Un policier est blessé : qui lui donne les premiers soins et comment est-il évacué ?
Le commissariat brûle : qui combat l’incendie si les sapeurs-pompiers sont loin ou ne peuvent l’atteindre ?
La route est coupée : comment porte-t-on assistance au poste isolé ?
La Constitution elle-même prévoit d’ailleurs le Service des pompiers parmi les sections spécialisées de la Police.
Ce sont des questions simples que le citoyen est en droit de poser à l’institution chargée de le protéger.
Car quelques réponses ponctuelles ne font pas un système. Qu’un commissariat dispose d’un équipement particulier, qu’une unité compte un policier formé aux premiers secours ou qu’un moyen aérien puisse être mobilisé à l’occasion ne suffit pas. Le soutien doit être prévu avant l’attaque, pas improvisé lorsqu’elle survient.
Un commissariat ne devrait jamais être une île. Il appartient à un réseau. Renforts, secours, évacuation, réponse à l’incendie : ce réseau doit pouvoir fonctionner même lorsque la voie principale est coupée.

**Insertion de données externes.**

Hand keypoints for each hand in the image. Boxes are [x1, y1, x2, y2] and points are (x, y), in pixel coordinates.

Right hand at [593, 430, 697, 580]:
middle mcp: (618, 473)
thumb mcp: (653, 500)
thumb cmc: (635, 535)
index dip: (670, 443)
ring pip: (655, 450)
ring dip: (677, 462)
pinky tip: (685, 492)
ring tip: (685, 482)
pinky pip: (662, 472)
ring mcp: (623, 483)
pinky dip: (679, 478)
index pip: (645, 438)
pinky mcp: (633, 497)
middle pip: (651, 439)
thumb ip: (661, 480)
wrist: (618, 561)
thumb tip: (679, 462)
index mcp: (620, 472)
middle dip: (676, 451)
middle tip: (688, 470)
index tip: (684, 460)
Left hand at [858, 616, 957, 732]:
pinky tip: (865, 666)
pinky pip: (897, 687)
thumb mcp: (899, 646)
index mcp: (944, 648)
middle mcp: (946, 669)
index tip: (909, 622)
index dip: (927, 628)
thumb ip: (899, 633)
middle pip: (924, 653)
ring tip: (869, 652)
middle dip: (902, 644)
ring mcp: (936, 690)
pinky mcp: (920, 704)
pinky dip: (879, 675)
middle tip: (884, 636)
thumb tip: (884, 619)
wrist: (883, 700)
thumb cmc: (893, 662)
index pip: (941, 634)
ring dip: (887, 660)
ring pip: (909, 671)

Dans un pays montagneux, la mobilité aérienne policière doit faire partie de la réflexion sur les moyens d’intervention. Le blindé répond à certains besoins. La mobilité aérienne peut répondre à d’autres. Nous devons pouvoir disposer de moyens différents selon le territoire et les conditions d’intervention.

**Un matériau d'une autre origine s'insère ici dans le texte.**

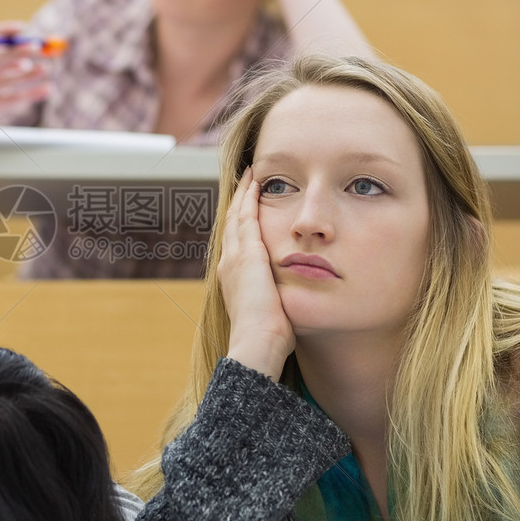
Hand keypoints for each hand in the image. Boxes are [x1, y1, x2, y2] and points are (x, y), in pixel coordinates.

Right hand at [0, 19, 52, 123]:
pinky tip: (47, 88)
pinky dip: (30, 95)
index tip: (22, 27)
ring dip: (26, 75)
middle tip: (37, 47)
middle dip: (15, 52)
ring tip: (46, 68)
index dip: (1, 31)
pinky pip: (10, 101)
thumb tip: (38, 42)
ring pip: (3, 82)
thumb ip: (7, 52)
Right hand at [218, 167, 294, 379]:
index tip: (247, 209)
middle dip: (239, 203)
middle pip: (232, 225)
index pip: (237, 244)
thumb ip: (277, 301)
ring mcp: (234, 258)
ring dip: (243, 195)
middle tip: (245, 183)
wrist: (257, 343)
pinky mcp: (246, 254)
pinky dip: (249, 199)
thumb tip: (291, 302)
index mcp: (233, 280)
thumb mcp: (272, 314)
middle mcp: (228, 265)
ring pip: (237, 216)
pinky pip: (246, 216)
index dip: (241, 224)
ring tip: (250, 177)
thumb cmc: (270, 338)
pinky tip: (257, 184)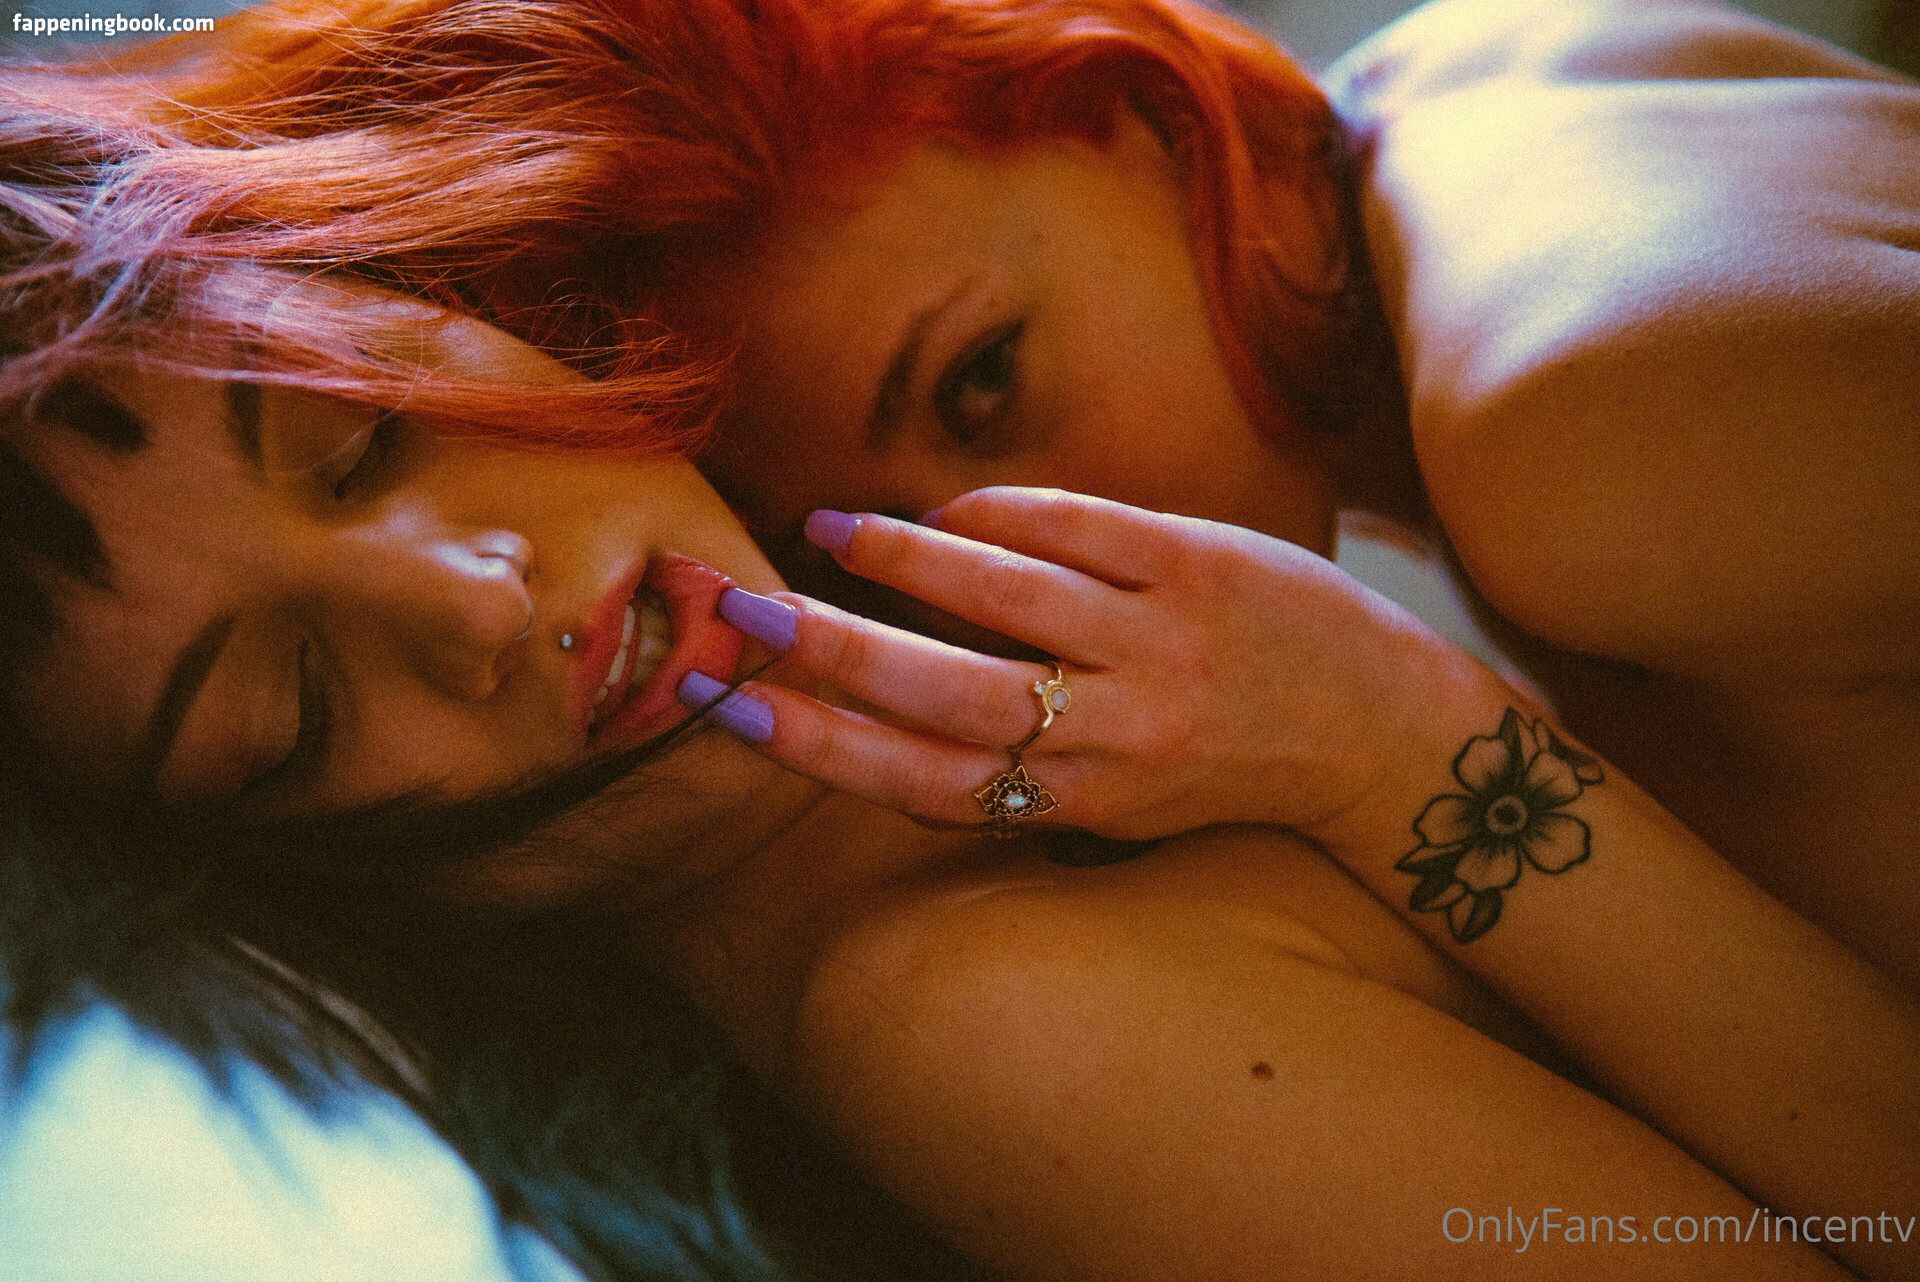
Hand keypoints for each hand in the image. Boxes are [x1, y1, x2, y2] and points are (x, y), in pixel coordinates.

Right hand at [687, 488, 1476, 842]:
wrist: (1384, 734)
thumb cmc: (1230, 764)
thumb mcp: (1121, 797)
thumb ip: (1018, 761)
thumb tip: (887, 697)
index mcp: (1086, 803)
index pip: (926, 781)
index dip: (819, 747)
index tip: (734, 708)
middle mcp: (1117, 733)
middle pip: (944, 695)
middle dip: (831, 652)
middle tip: (748, 609)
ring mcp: (1162, 644)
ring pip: (1001, 594)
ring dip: (899, 560)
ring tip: (829, 535)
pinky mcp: (1200, 565)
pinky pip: (1073, 526)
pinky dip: (992, 514)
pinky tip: (946, 513)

Lorsqu’une route est coupée ou que le relief ralentit l’arrivée des renforts, la possibilité de se déplacer autrement peut faire la différence entre un commissariat soutenu et un commissariat isolé.
Sécuriser un territoire ne consiste pas seulement à y intervenir lorsqu’il est attaqué. Il faut pouvoir y maintenir la protection de la population et éviter que le même espace soit à reprendre quelques semaines ou quelques mois plus tard.
Les groupes armés, eux, apprennent. Ils apprennent à bloquer les routes, à immobiliser les véhicules, à attaquer et incendier les commissariats.
L’institution doit apprendre elle aussi.
Chaque attaque doit produire un apprentissage : mieux protéger les postes exposés, mieux secourir les policiers et améliorer la capacité de renfort. Il ne suffit pas de remplacer ce qui a été détruit. Il faut tirer les leçons de ce qui s’est passé.
Cette exigence devient encore plus pressante alors qu’Haïti prépare des élections. Il faut sortir de la transition. Celle que nous vivons ne devrait ni être prolongée indéfiniment ni être remplacée par une autre. Les élections sont nécessaires ; leur sécurisation doit donc être préparée dès maintenant.
La PNH devra continuer à protéger la population et ses propres installations tout en permettant à l’appareil électoral de fonctionner, aux candidats de mener campagne et aux électeurs de participer au processus et d’aller voter. Nous demandons donc davantage encore à une institution qui peine déjà, par endroits, à tenir ses propres positions. Il faut lui en donner les moyens.
L’appui international peut venir, tarder, changer de forme ou diminuer. Nous ne pouvons pas penser notre institution nationale à partir de cette incertitude.
La Police nationale d’Haïti, elle, demeure.
Sa mission est définie par la Constitution. La géographie d’Haïti ne changera pas. Entre les deux se trouve une responsabilité de l’État : donner à la PNH une organisation, des moyens et un système de soutien conçus pour le territoire qu’elle doit sécuriser.